Ever find yourself regretting something you’ve said? Try this.
I remember a meeting I was in a few years ago where a change was suggested to a service flow. I immediately looked at the guy who suggested it, shook my head and told him why I didn’t like it. My intention wasn’t to completely shut him down, but that’s what happened. The rest of the meeting was tense and it was my fault.
Ever been there? Where you said something you regret? Or maybe you don’t regret what you said, but you regret the way you said it. Maybe you’re like me and sometimes you say no too quickly or too harshly.
Or maybe you’ve been frustrated with a situation, or someone said something that rubbed you the wrong way, maybe an email or a text came through that just irritated you and you responded without thinking. That’s been me more times than I’d like to admit.
After that meeting (and apologizing to my co-worker!) I began implementing a rule of thumb for response. I call it the 30-30-30 rule. The rule is this: If I feel agitated, I wait to respond. I wait 30 seconds, 30 minutes or 30 hours.

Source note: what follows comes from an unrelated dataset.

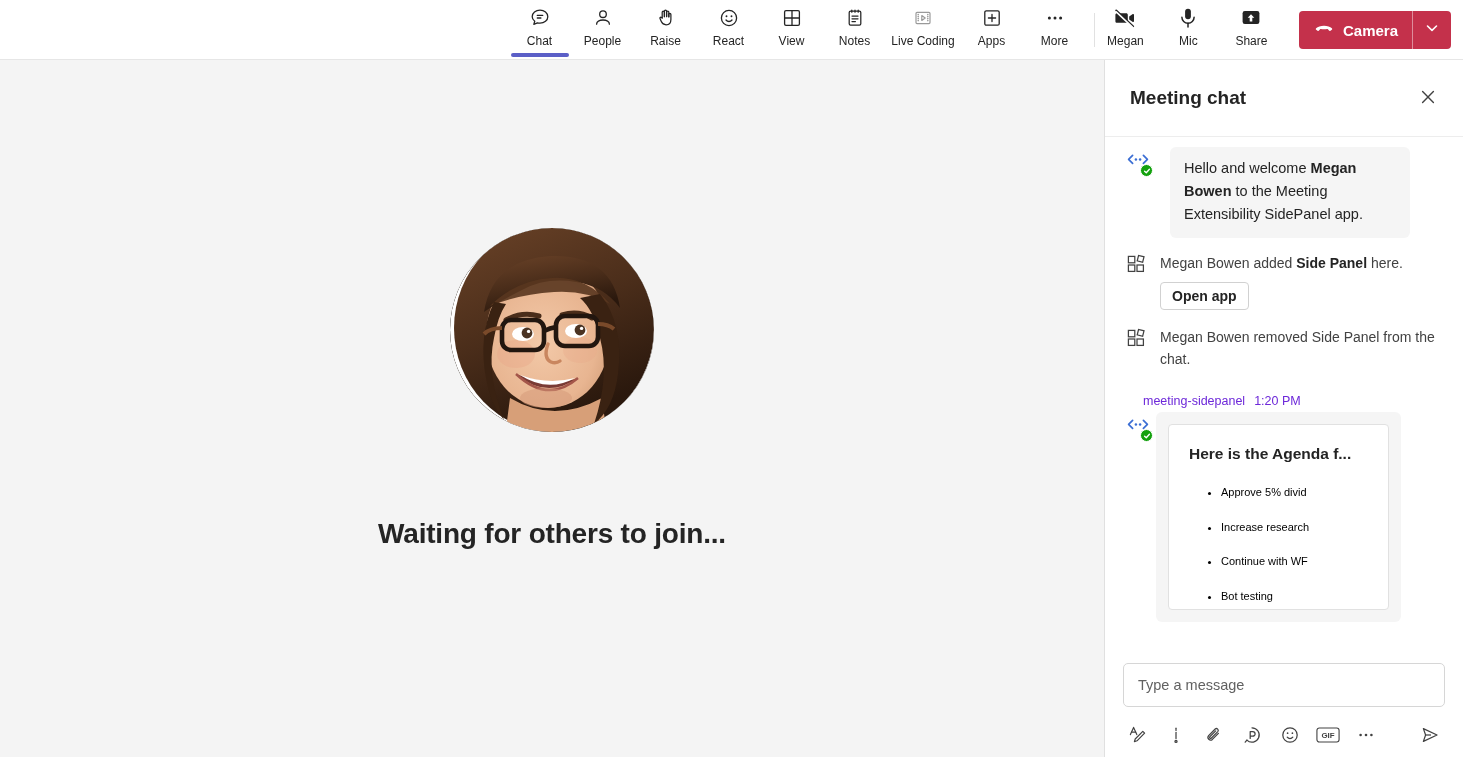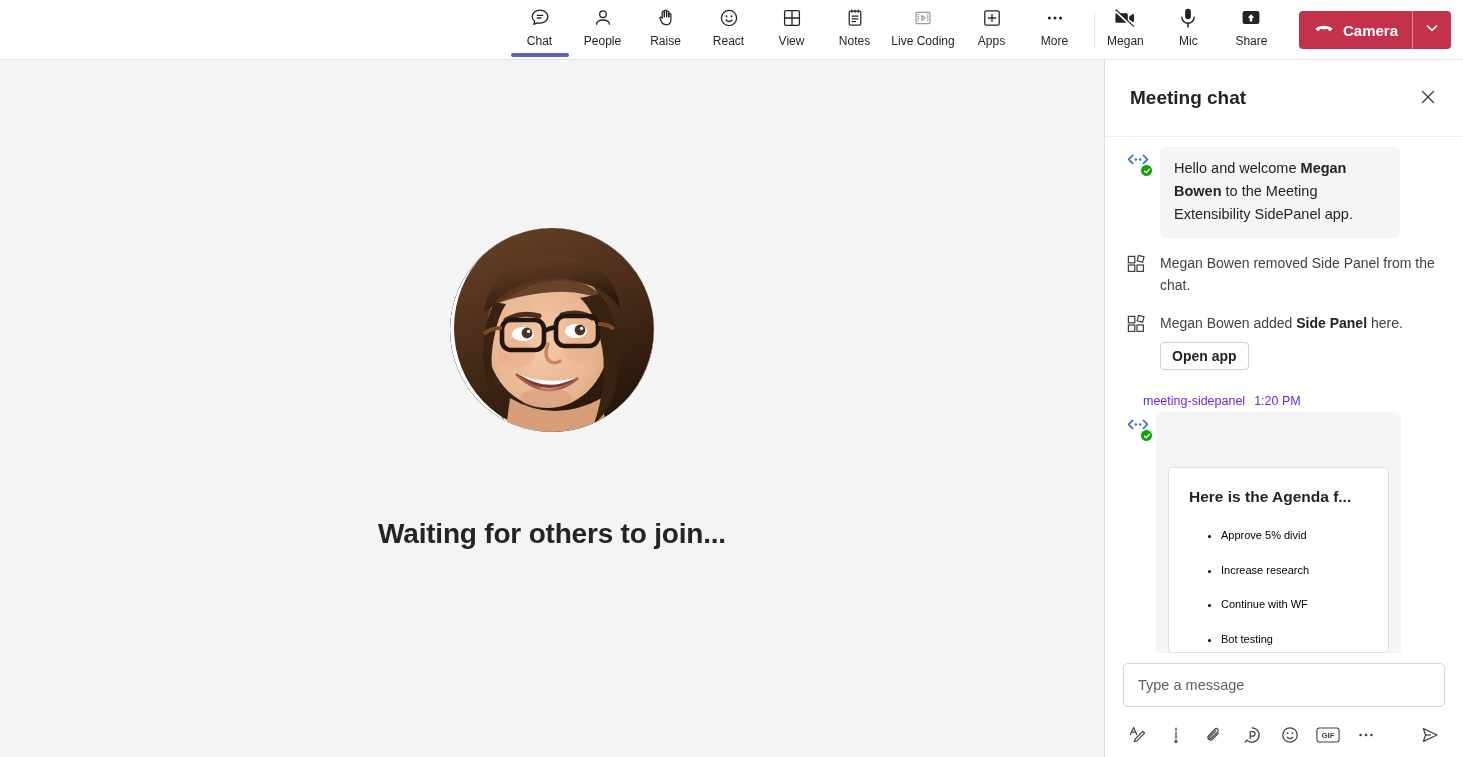"Hello and welcome Megan Bowen" .msg-row { gap: 10px -> 20px }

If it’s in a meeting or any in-person conversation, I try to wait 30 seconds to collect my thoughts instead of immediately responding. If I would’ve done that in the situation above, the meeting wouldn’t have been so tense!
If it’s a text, email or something of that sort, I might wait 30 minutes. That gives me time to think through my response, the person’s intent, etc. This is important because we all know the tone of a text or email can easily be misinterpreted!
If it’s a serious issue, I may wait 30 hours. Sometimes sleeping on a situation is the best thing I can do. The next day I’m rarely as agitated, I’ve had time to think about the suggestion, and often I’ve realized it’s not as big of a deal as it may have seemed.
The next time you’re faced with a situation when you’re tempted to respond quickly and shut something down, give it 30 seconds, 30 minutes, or 30 hours. Sometimes a little space can make a big difference! As difficult as it is sometimes to believe, most issues don’t need to be resolved immediately. Often 30 seconds, 30 minutes or 30 hours later is immediate enough.